Questo sovrapporsi ai significati dell'edificio sacro, delle ripercussioni che nascono da vicende sentimentali o violente, è forse l'inevitabile prezzo della storia culturale umana, in cui il giudizio di chi legge o guarda può far dimenticare le intenzioni degli artisti o del committente. Un'opera, ci hanno insegnato, non è soltanto il dato in sé, quello che in essa ha voluto esprimere l'autore, ma è pure ciò che le attruibuisce il fruitore. (Non per nulla, un recente libro di Ezio Raimondi, intitolato "Il volto nelle parole", inizia con una frase emblematica: "Ogni lettore, si dice, è un occhio puntato sul testo", dopo aver riportato una citazione di Italo Calvino che suona così: "Chi è ciascuno di noi se non una combinatoria d'esperienze, d'informazioni, di letture, d'immaginazioni?" Queste esperienze ed immaginazioni è inevitabile che poi si proiettino nel dialogo, come lo chiama Bachtin, citato poco dopo, tra il lettore ed un'opera, quel dialogo che "si insedia in ogni comunicazione verbale": ed anche un monumento è una comunicazione, in cui al posto di sillabe e parole, ci sono immagini e segni.)

Osservando il sepolcro di Isotta, ad esempio, si pone davanti alla nostra fantasia l'immagine di questa giovane che nel 1445 a dodici anni fece innamorare Sigismondo (che di anni ne aveva 28), e che a tredici gli si concesse, quando il signore di Rimini era ancora sposo di quella Polissena Sforza che muore nel 1449, "soffocata d'ordine di Sigismondo, nel monastero di Scolca", secondo Ricci, ma forse soltanto di peste, secondo altri studiosi.

Sotto la lastra di bronzo del sepolcro (che con la data 1450 reca la dedica ad Isotta definita "divina", secondo una formula rinascimentale, che però potrebbe avere la sua origine addirittura nella poesia latina), Ricci scoprì nel 1912 una prima iscrizione tombale del 1446, nella quale Isotta era esaltata "per aspetto e per valore decoro d'Italia". Il 1446 è l'anno del "raggiunto sogno d'amore" con Isotta tredicenne, è l'anno del compimento del Castello e delle vittorie di Sigismondo nella guerra italica.

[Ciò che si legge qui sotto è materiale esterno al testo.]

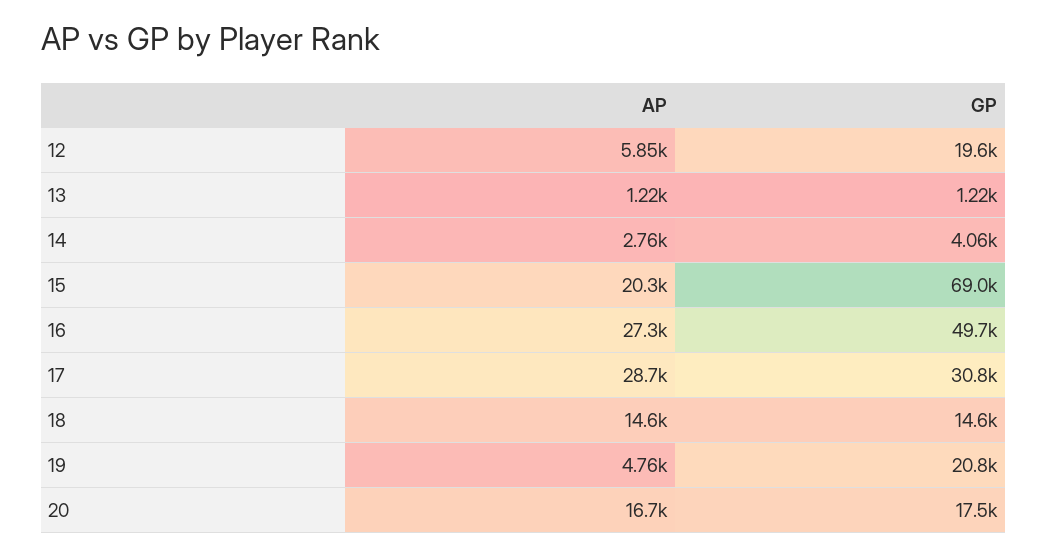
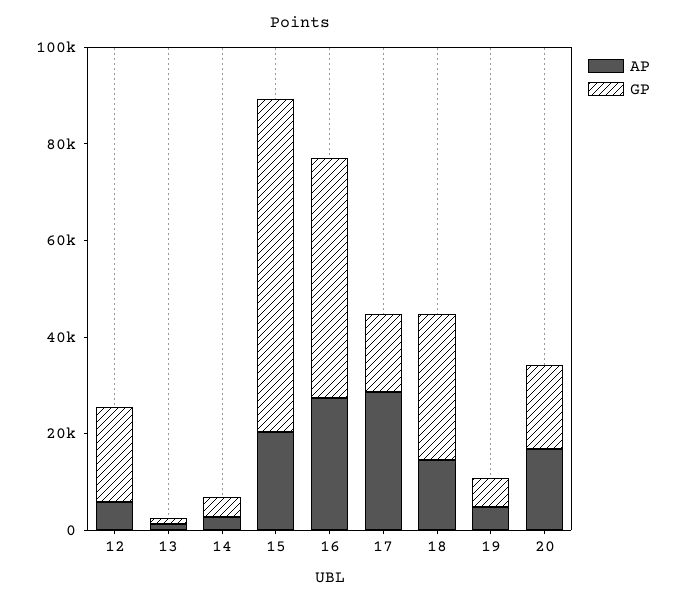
GP, 17: 30800 -> 15000
GP, 18: 14600 -> 30000
GP, 19: 20800 -> 5000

Secondo Ricci, quell'eccessiva esaltazione di Isotta "fatta dentro la chiesa, quando Polissena Sforza era ancora viva, oltre che sollevare l'ira papale e avvalorare le accuse dei nemici di Sigismondo, dovett'esser capace di turbamento ai miti francescani, i quali (è grato almeno pensarlo!) dovettero intervenire perché sopra la prima iscrizione… calasse un velo di bronzo con le più modeste parole" della seconda, e con una diversa data (1450) che non solo indicava l'anno giubilare, ma pure che Polissena era già defunta.

Anche noi siamo caduti in quel peccato giornalistico che Pasini rimprovera a tanti che si sono occupati del Tempio, e che consiste nel richiamarsi alla tradizione delle "spesse concrezioni sentimentali", che neppure lo stesso Ricci ebbe la forza di negare, quando "accettò di vedere, pur dichiarandone l'ambiguità, nell'S e I intrecciate delle iniziali di Sigismondo il simbolo dell'amore di Sigismondo per Isotta". Ma quell'amore, è lo stesso che commosse Dante quando, davanti ai peccatori infernali del quinto canto, e alla storia di Paolo e Francesca, "di pietade" venne meno così come morisse. E' inevitabile, quindi, che colpisca anche tra le austere arcate del nostro Tempio.